Popular accounts on Instagram and YouTube have garnered millions of views by showing side-by-side comparisons: Left side, original N64 footage (240p, 20fps, no textures); Right side, Prisma 3D recreation (4K, Ray traced, 60fps). mario 64 prisma 3d
: Characters in Mario 64 were built using a "segmented" approach to avoid complex mesh deformation. Keep your joints simple and separate. The result: a perfectly smooth, frictionless descent —
Fortunately, Prisma 3D retains the core physics engine. In fact, because it runs natively on PC hardware, the input lag is virtually non-existent. For speedrunners, this is a double-edged sword. While the game looks beautiful, the new lighting and shadow angles can sometimes obscure depth perception when trying to land a tricky BLJ (Backwards Long Jump). However, for the casual player, it feels like the definitive way to play. : Characters in Mario 64 were built using
: The app supports standard OBJ and FBX formats , making it easy to bring in classic Mario assets.

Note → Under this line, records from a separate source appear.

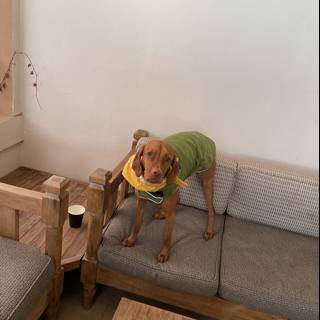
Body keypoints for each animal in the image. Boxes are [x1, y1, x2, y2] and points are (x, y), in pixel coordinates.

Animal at [121, 132, 216, 262]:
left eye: (168, 158)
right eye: (149, 153)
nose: (157, 173)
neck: (153, 187)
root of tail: (204, 137)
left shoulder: (171, 216)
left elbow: (167, 236)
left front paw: (164, 253)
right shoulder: (140, 203)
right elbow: (137, 223)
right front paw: (131, 240)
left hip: (206, 181)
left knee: (211, 210)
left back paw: (209, 230)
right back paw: (162, 213)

Mario looked at his own blocky hands. Then at the beautiful, glitchy, low-poly sunset. He shook his head.
To understand Prisma 3D, you have to look at the hardware. The original Super Mario 64 was designed for the Nintendo 64, a console that, while revolutionary, was limited by the technology of its time. It rendered geometry in a very specific way that often resulted in "jaggies" and distorted shapes when viewed from extreme angles.